Cyprus courts have an established power to issue interim orders and injunctive relief with an international effect, provided that the following conditions are met:
- a serious issue exists, that is to be tried in the main proceedings
- it appears that the applicant has a probability to obtain a favourable judgment in the main proceedings
- there is a substantial risk that, if the interim order is not granted, it will be difficult or impossible for Justice to be served at a later stage; and
- the balance of convenience is in favour of the applicant.
Ex party injunctive relief is available, where urgency can be established.
Additional requirements may apply depending on the precise interim relief sought. Such relief is in most cases accompanied by an order for the provision of a guarantee by the applicant, to secure any losses the respondent may suffer where the order is reversed at a later stage.
We set out below the types of interim orders and injunctive relief that Cyprus courts can issue:
Freezing injunctions over assets in any part of the world can be issued upon a successful application, including both tangible (immovable property only if situated in Cyprus) and intangible assets (i.e. funds, deposits, shares, goods).
Discovery and tracing orders
In the context of such applications, Cyprus Courts can issue orders:
- for disclosure of the location and value of assets
- for tracing purposes, leading to the disclosure of information and documents regarding assets so as to enable the person having suffered damage to pursue proceedings against the tortfeasors.
Injunctions preventing acts or events from taking place
Courts can issue orders preventing various acts or events, such as the performance of contractual obligations, the implementation of corporate resolutions or the convening of corporate General Meetings.
Appointment of Interim Receiver or Administrator
Cypriot courts may be seized and have jurisdiction to issue an order appointing an interim receiver or administrator of assets, in the form of ancillary relief in support of the protective regime imposed by a freezing order or any other interim order. The court would be expected to stipulate the powers, duties and rights of such receiver or administrator.
In issuing such orders, the court may instruct the applicant to secure by a bank guarantee the fees of the receiver to be appointed, in addition to a guarantee to secure any losses of the respondent where the order is reversed at a later stage.
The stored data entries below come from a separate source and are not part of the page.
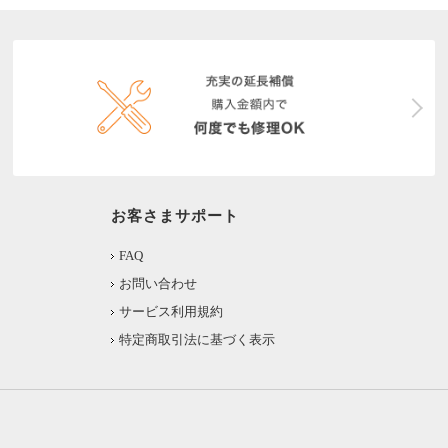
お客さまサポート
FAQ
お問い合わせ
サービス利用規約
特定商取引法に基づく表示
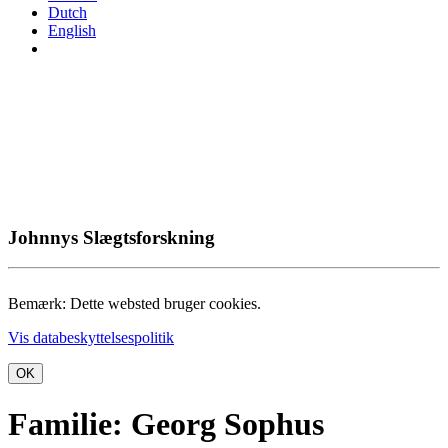
Dutch
English
Johnnys Slægtsforskning
Bemærk: Dette websted bruger cookies.
Vis databeskyttelsespolitik
OK
Familie: Georg Sophus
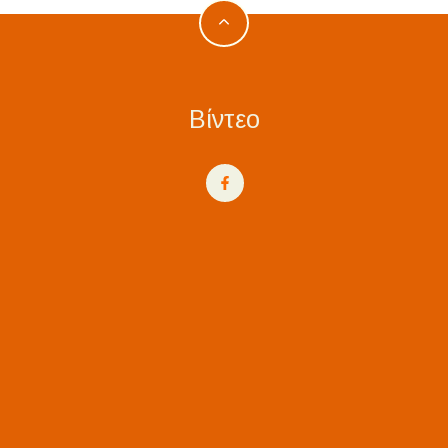
Βίντεο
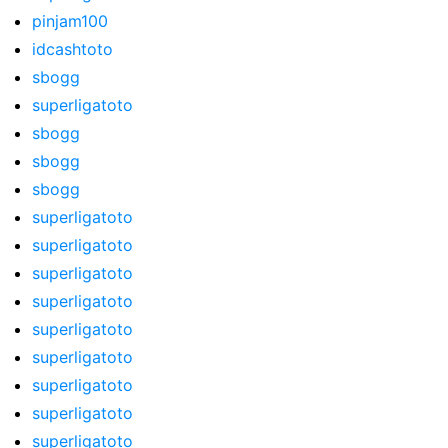
pinjam100
idcashtoto
sbogg
superligatoto
sbogg
sbogg
sbogg
superligatoto
superligatoto
superligatoto
superligatoto
superligatoto
superligatoto
superligatoto
superligatoto
superligatoto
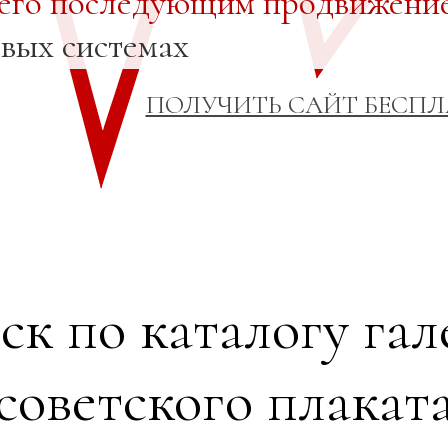
 его последующим продвижени
овых системах
ПОЛУЧИТЬ САЙТ БЕСП
ск по каталогу гал
советского плакат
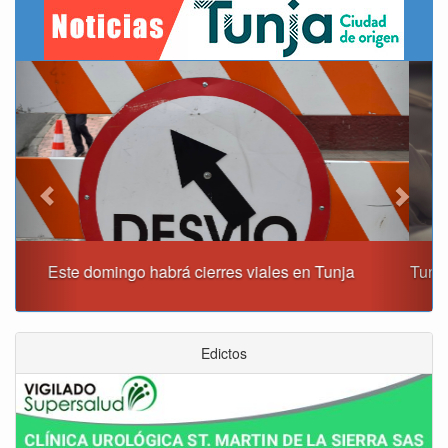
Previous
Next
Tunja albergará el Simposio Regional en Asfixia Perinatal,
Hipotermia Pasiva y Trasplante Neonatal
Edictos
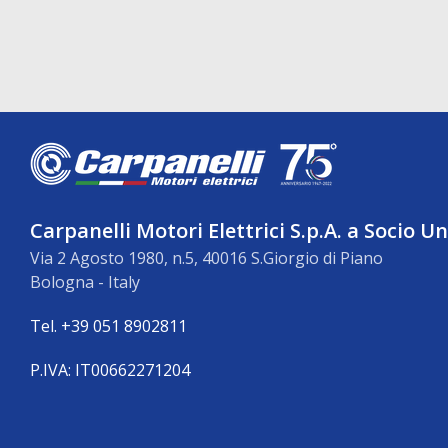
Carpanelli Motori Elettrici S.p.A. a Socio U
Via 2 Agosto 1980, n.5, 40016 S.Giorgio di Piano
Bologna - Italy
Tel. +39 051 8902811
P.IVA: IT00662271204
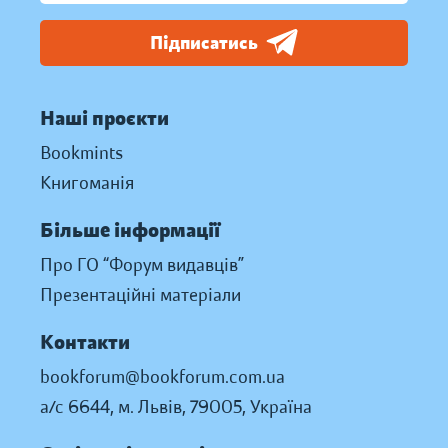
Підписатись
Наші проєкти
Bookmints
Книгоманія
Більше інформації
Про ГО “Форум видавців”
Презентаційні матеріали
Контакти
bookforum@bookforum.com.ua
а/с 6644, м. Львів, 79005, Україна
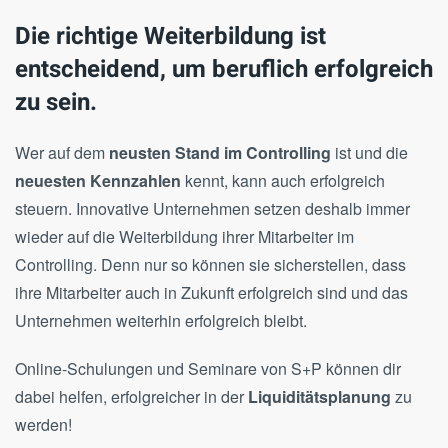
Die richtige Weiterbildung ist
entscheidend, um beruflich erfolgreich
zu sein.
Wer auf dem
neusten Stand im Controlling
ist und die
neuesten Kennzahlen
kennt, kann auch erfolgreich
steuern. Innovative Unternehmen setzen deshalb immer
wieder auf die Weiterbildung ihrer Mitarbeiter im
Controlling. Denn nur so können sie sicherstellen, dass
ihre Mitarbeiter auch in Zukunft erfolgreich sind und das
Unternehmen weiterhin erfolgreich bleibt.
Online-Schulungen und Seminare von S+P können dir
dabei helfen, erfolgreicher in der
Liquiditätsplanung
zu
werden!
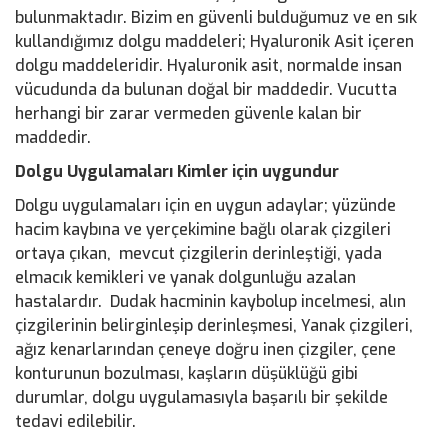
bulunmaktadır. Bizim en güvenli bulduğumuz ve en sık
kullandığımız dolgu maddeleri; Hyaluronik Asit içeren
dolgu maddeleridir. Hyaluronik asit, normalde insan
vücudunda da bulunan doğal bir maddedir. Vucutta
herhangi bir zarar vermeden güvenle kalan bir
maddedir.
Dolgu Uygulamaları Kimler için uygundur
Dolgu uygulamaları için en uygun adaylar; yüzünde
hacim kaybına ve yerçekimine bağlı olarak çizgileri
ortaya çıkan, mevcut çizgilerin derinleştiği, yada
elmacık kemikleri ve yanak dolgunluğu azalan
hastalardır. Dudak hacminin kaybolup incelmesi, alın
çizgilerinin belirginleşip derinleşmesi, Yanak çizgileri,
ağız kenarlarından çeneye doğru inen çizgiler, çene
konturunun bozulması, kaşların düşüklüğü gibi
durumlar, dolgu uygulamasıyla başarılı bir şekilde
tedavi edilebilir.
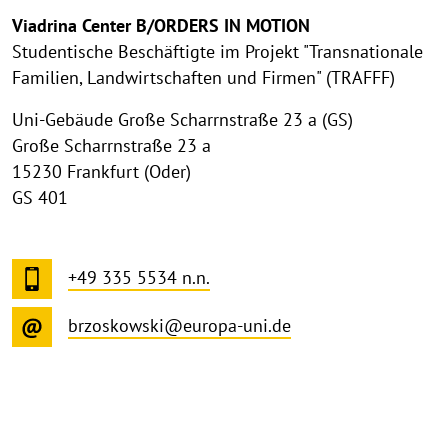
Viadrina Center B/ORDERS IN MOTION
Studentische Beschäftigte im Projekt "Transnationale
Familien, Landwirtschaften und Firmen" (TRAFFF)
Uni-Gebäude Große Scharrnstraße 23 a (GS)
Große Scharrnstraße 23 a
15230 Frankfurt (Oder)
GS 401
+49 335 5534 n.n.
brzoskowski@europa-uni.de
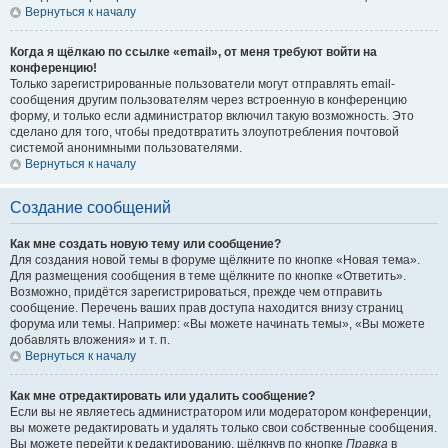
Вернуться к началу
Когда я щёлкаю по ссылке «email», от меня требуют войти на
конференцию!
Только зарегистрированные пользователи могут отправлять email-
сообщения другим пользователям через встроенную в конференцию
форму, и только если администратор включил такую возможность. Это
сделано для того, чтобы предотвратить злоупотребления почтовой
системой анонимными пользователями.
Вернуться к началу
Создание сообщений
Как мне создать новую тему или сообщение?
Для создания новой темы в форуме щёлкните по кнопке «Новая тема».
Для размещения сообщения в теме щёлкните по кнопке «Ответить».
Возможно, придётся зарегистрироваться, прежде чем отправить
сообщение. Перечень ваших прав доступа находится внизу страниц
форума или темы. Например: «Вы можете начинать темы», «Вы можете
добавлять вложения» и т. п.
Вернуться к началу
Как мне отредактировать или удалить сообщение?
Если вы не являетесь администратором или модератором конференции,
вы можете редактировать и удалять только свои собственные сообщения.
Вы можете перейти к редактированию, щёлкнув по кнопке
Правка
в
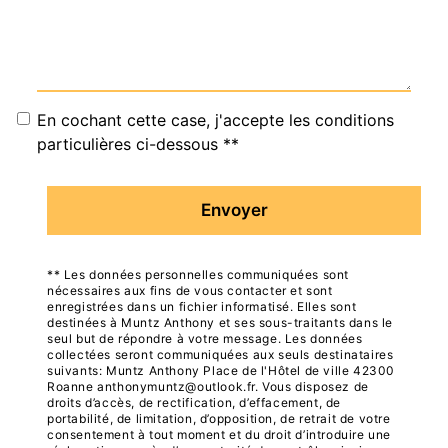
En cochant cette case, j'accepte les conditions
particulières ci-dessous **
Envoyer
** Les données personnelles communiquées sont
nécessaires aux fins de vous contacter et sont
enregistrées dans un fichier informatisé. Elles sont
destinées à Muntz Anthony et ses sous-traitants dans le
seul but de répondre à votre message. Les données
collectées seront communiquées aux seuls destinataires
suivants: Muntz Anthony Place de l'Hôtel de ville 42300
Roanne anthonymuntz@outlook.fr. Vous disposez de
droits d’accès, de rectification, d’effacement, de
portabilité, de limitation, d’opposition, de retrait de votre
consentement à tout moment et du droit d’introduire une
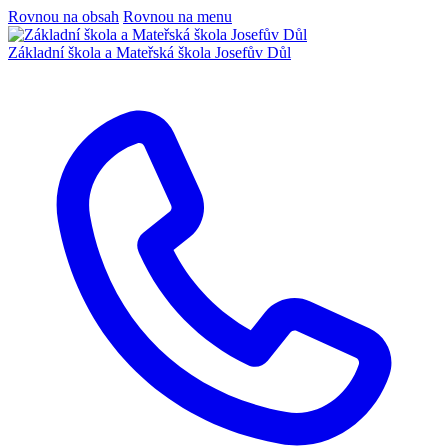
Rovnou na obsah
Rovnou na menu
Základní škola a Mateřská škola Josefův Důl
Chabra or garnishee orders
Chabra (or garnishee) orders are injunctions issued by Cyprus Courts against a defendant other than the main defendant, where there are reasonable grounds to believe that such a co-defendant is in possession or control of assets that the principal defendant is entitled to.
Such an order is granted to prevent subsequent losses to the claimant applying for such order.
If the court is satisfied on a prima facie basis that such assets are in the possession or control of the co-defendant a Chabra order can be issued freezing or blocking the said assets held by the co-defendant as ancillary and incidental to the main claim against the principal defendant, despite there being no direct cause of action against such co-defendant.
Search (or Anton Piller) orders usually require the respondent to admit another party to its premises for the purpose of preserving evidence or property, which is or may become the subject matter of the main proceedings.
Among other grounds and situations, search orders may be pursued by a party so as to:
- allow the discovery and preservation of evidence in the possession of the respondent and likely to be concealed or destroyed by the latter
- prevent the respondent from causing others to destroy or conceal evidence
- unveil harm and damage the applicant may have suffered.
Orders in aid or support of international arbitration
Cyprus courts can issue orders in aid or support of international arbitration proceedings, wherever these arbitral proceedings are held.
Orders in aid or support of proceedings in other EU member states
Cyprus courts can issue interim relief in relation to judicial and arbitral proceedings pending in another EU member state.
Each case is factually and legally different and a feasibility assessment must take place prior to any application for injunctive or interim relief.
The content of this article is intended to provide a general guide to the subject matter. Specialist advice should be sought about your specific circumstances.